I would strongly warn that moving this effort into any WG requires very
careful work on the charter as historically there has been very little
consensus and success in agreeing on what problems we are trying to solve.
RFC 6415 was the end of a 5+ years process across multiple standard bodies
including the IETF, W3C, OASIS, and the OpenID Foundation.
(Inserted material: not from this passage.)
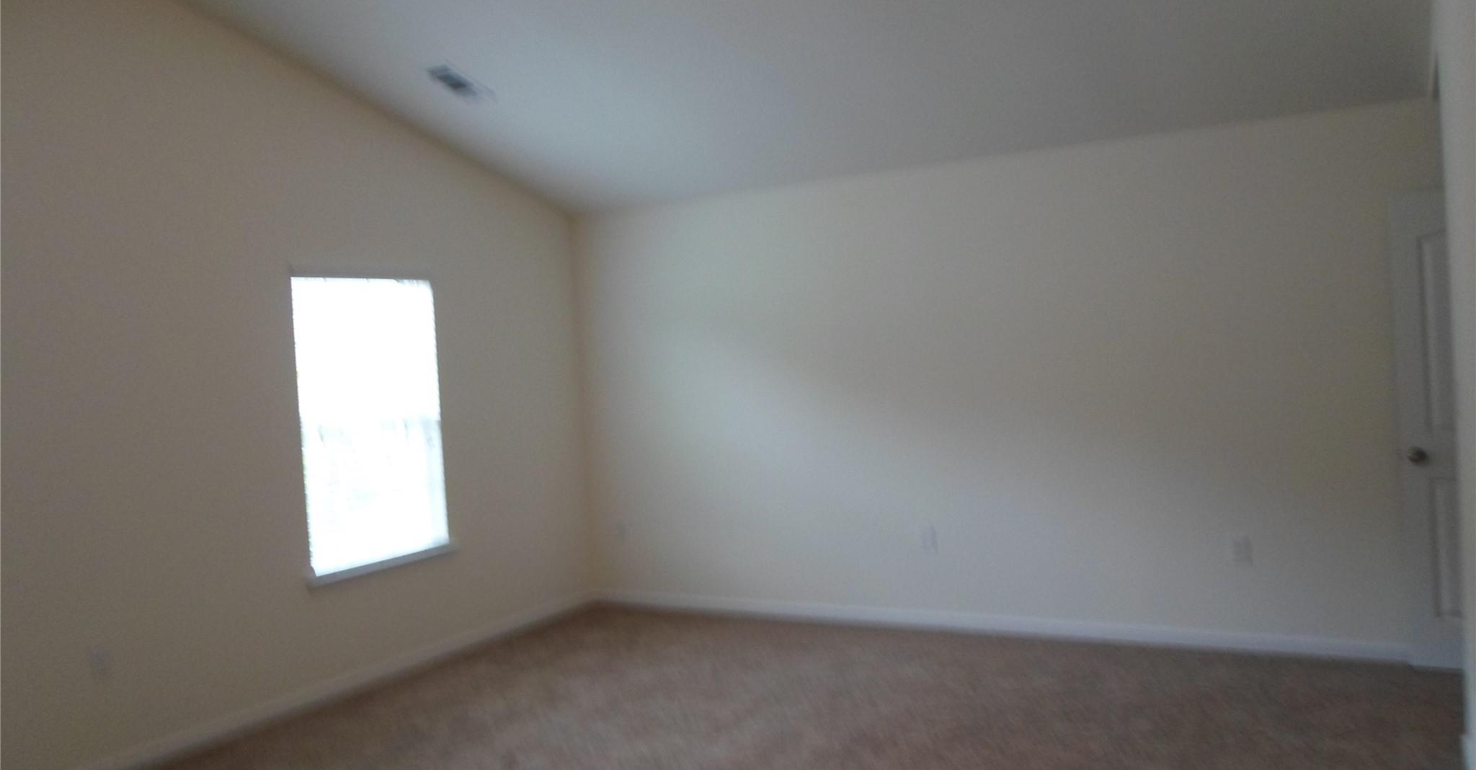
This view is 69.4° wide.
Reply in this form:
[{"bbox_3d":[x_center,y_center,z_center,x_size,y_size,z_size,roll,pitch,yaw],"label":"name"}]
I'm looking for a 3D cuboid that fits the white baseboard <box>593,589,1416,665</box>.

This has proved a
really hard problem to *define*.

 

EH

 

From: apps-discuss-bounces@ietf.org [mailto:apps-discuss-bounces@ietf.org]
On Behalf Of Murray S. Kucherawy
Sent: Thursday, March 29, 2012 6:57 AM
To: apps-discuss@ietf.org
Subject: Re: [apps-discuss] Revised webfinger draft (-02)

 

Having talked with Barry now, an amended question:

Would this work better fit in another working group like OAuth (which has
its own interest and concerns in webfinger), or perhaps in its own working
group?  It may well be that it's too big to fit in APPSAWG's charter for
smaller work items.

 

-MSK

 

From: apps-discuss-bounces@ietf.org [mailto:apps-discuss-bounces@ietf.org]
On Behalf Of Murray S. Kucherawy
Sent: Thursday, March 29, 2012 4:35 AM
To: apps-discuss@ietf.org
Subject: Re: [apps-discuss] Revised webfinger draft (-02)

 

To the working group,

 

This has been hovering outside APPSAWG for two meetings now.  Is APPSAWG the
right place to process it?  That is, should we bring it in as a working
group document?  Or would it be better done through the ISE, or perhaps in
some other working group?

 

-MSK

 

From: apps-discuss-bounces@ietf.org [mailto:apps-discuss-bounces@ietf.org]
On Behalf Of Paul E. Jones
Sent: Wednesday, March 28, 2012 6:50 PM
To: apps-discuss@ietf.org
Subject: [apps-discuss] Revised webfinger draft (-02)

 

Folks,

 

I published a revised version of the Webfinger specification based on
feedback I've received so far that seems to  have general agreement.  As
requested, I added a change log at the end of the document that I hope will
help.  The draft is here:

http://tools.ietf.org/html/draft-jones-appsawg-webfinger-02

 

The "diff" tool on that page allows you to quickly see exactly what changed.